Die Credit Suisse hatte zuletzt unter erheblichem Vertrauensverlust der Anleger gelitten. Der Aktienkurs war auf ein Rekordtief gefallen, nachdem der größte Investor der Bank die Bereitstellung von weiterem Kapital ausgeschlossen hatte und das Institut weiter mit Geldabflüssen zu kämpfen hatte. Mit der Fusion zu einem neuen Branchenriesen soll laut UBS ein Finanzinstitut mit einem verwalteten Vermögen von mehr als fünf Billionen US-Dollar entstehen. Zu möglichen Stellenstreichungen könnten keine Aussagen gemacht werden, hieß es am Sonntagabend.
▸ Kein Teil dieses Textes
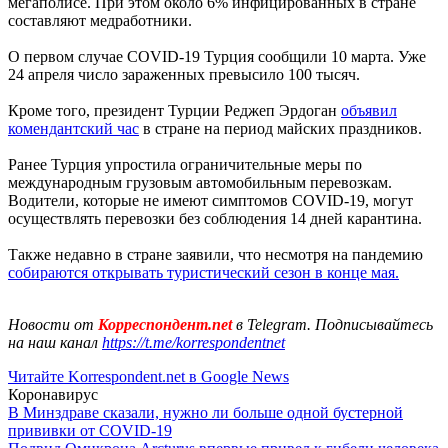
мегаполисе. При этом около 6% инфицированных в стране
составляют медработники.
О первом случае COVID-19 Турция сообщили 10 марта. Уже
24 апреля число зараженных превысило 100 тысяч.
Кроме того, президент Турции Реджеп Эрдоган
объявил
комендантский час
в стране на период майских праздников.
Ранее Турция упростила ограничительные меры по
международным грузовым автомобильным перевозкам.
Водители, которые не имеют симптомов COVID-19, могут
осуществлять перевозки без соблюдения 14 дней карантина.
Также недавно в стране заявили, что несмотря на пандемию
собираются открывать туристический сезон в конце мая.
Новости от
Корреспондент.net
в Telegram. Подписывайтесь
на наш канал
https://t.me/korrespondentnet
Читайте Korrespondent.net в Google News
Коронавирус
В Минздраве сказали, нужно ли больше одной бустерной
прививки от COVID-19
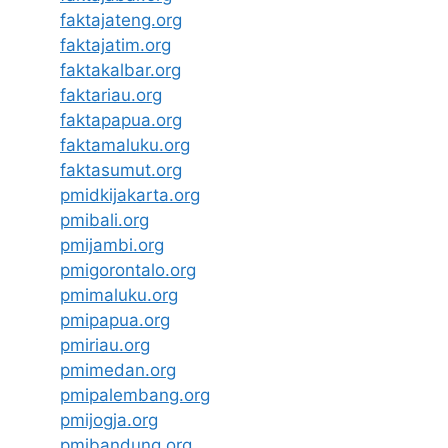
faktajateng.org
faktajatim.org
faktakalbar.org
faktariau.org
faktapapua.org
faktamaluku.org
faktasumut.org
pmidkijakarta.org
pmibali.org
pmijambi.org
pmigorontalo.org
pmimaluku.org
pmipapua.org
pmiriau.org
pmimedan.org
pmipalembang.org
pmijogja.org
pmibandung.org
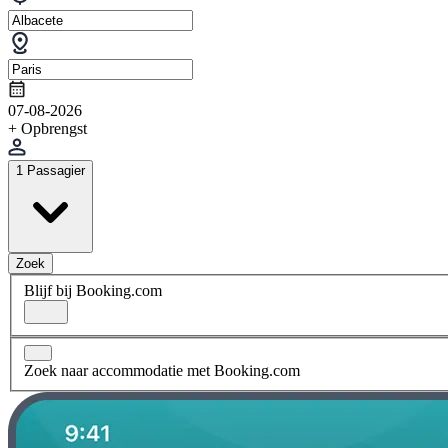
07-08-2026
+ Opbrengst
1 Passagier
Zoek
Blijf bij Booking.com
Zoek naar accommodatie met Booking.com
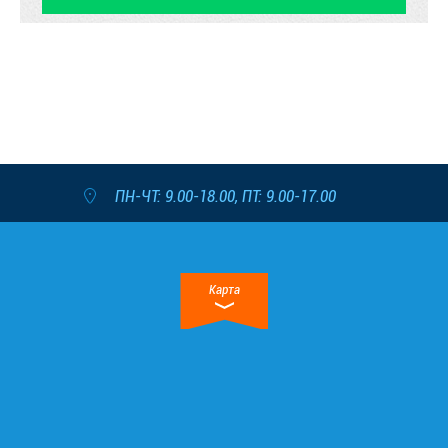
ПН-ЧТ: 9.00-18.00, ПТ: 9.00-17.00
Карта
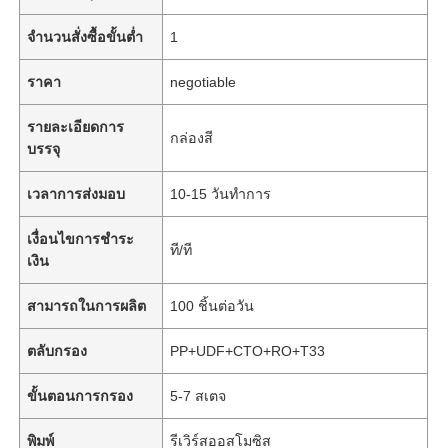
จำนวนสั่งซื้อขั้นต่ำ
1
ราคา
negotiable
รายละเอียดการ
กล่องสี
บรรจุ
เวลาการส่งมอบ
10-15 วันทำการ
เงื่อนไขการชำระ
ที/ที
เงิน
สามารถในการผลิต
100 ชิ้นต่อวัน
ตลับกรอง
PP+UDF+CTO+RO+T33
ขั้นตอนการกรอง
5-7 สเตจ
พิมพ์
รีเวิร์สออสโมซิส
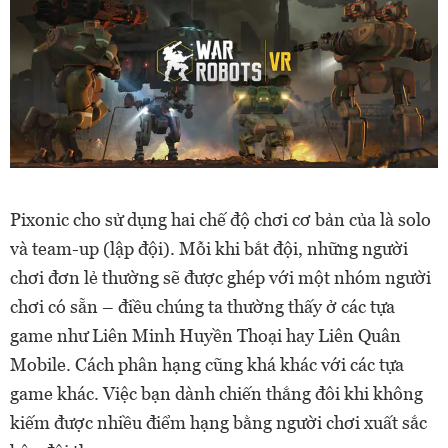
Pixonic cho sử dụng hai chế độ chơi cơ bản của là solo
và team-up (lập đội). Mỗi khi bắt đội, những người
chơi đơn lẻ thường sẽ được ghép với một nhóm người
chơi có sẵn – điều chúng ta thường thấy ở các tựa
game như Liên Minh Huyền Thoại hay Liên Quân
Mobile. Cách phân hạng cũng khá khác với các tựa
game khác. Việc bạn dành chiến thắng đôi khi không
kiếm được nhiều điểm hạng bằng người chơi xuất sắc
Zusammen beschäftigen beide Institute etwa 120.000 Mitarbeitende. Die Bilanzsumme der UBS mit mehr als 72.000 Beschäftigten belief sich 2022 auf umgerechnet 1.030 Milliarden Euro, die der Credit Suisse mit gut 50.000 Beschäftigten auf umgerechnet 535,44 Milliarden Euro. Die UBS hatte 2022 einen Gewinn von 7,6 Milliarden Dollar (aktuell 7,07 Mrd Euro) erwirtschaftet. Credit Suisse wies dagegen einen Verlust von 7,3 Milliarden Franken (7,4 Mrd Euro) aus.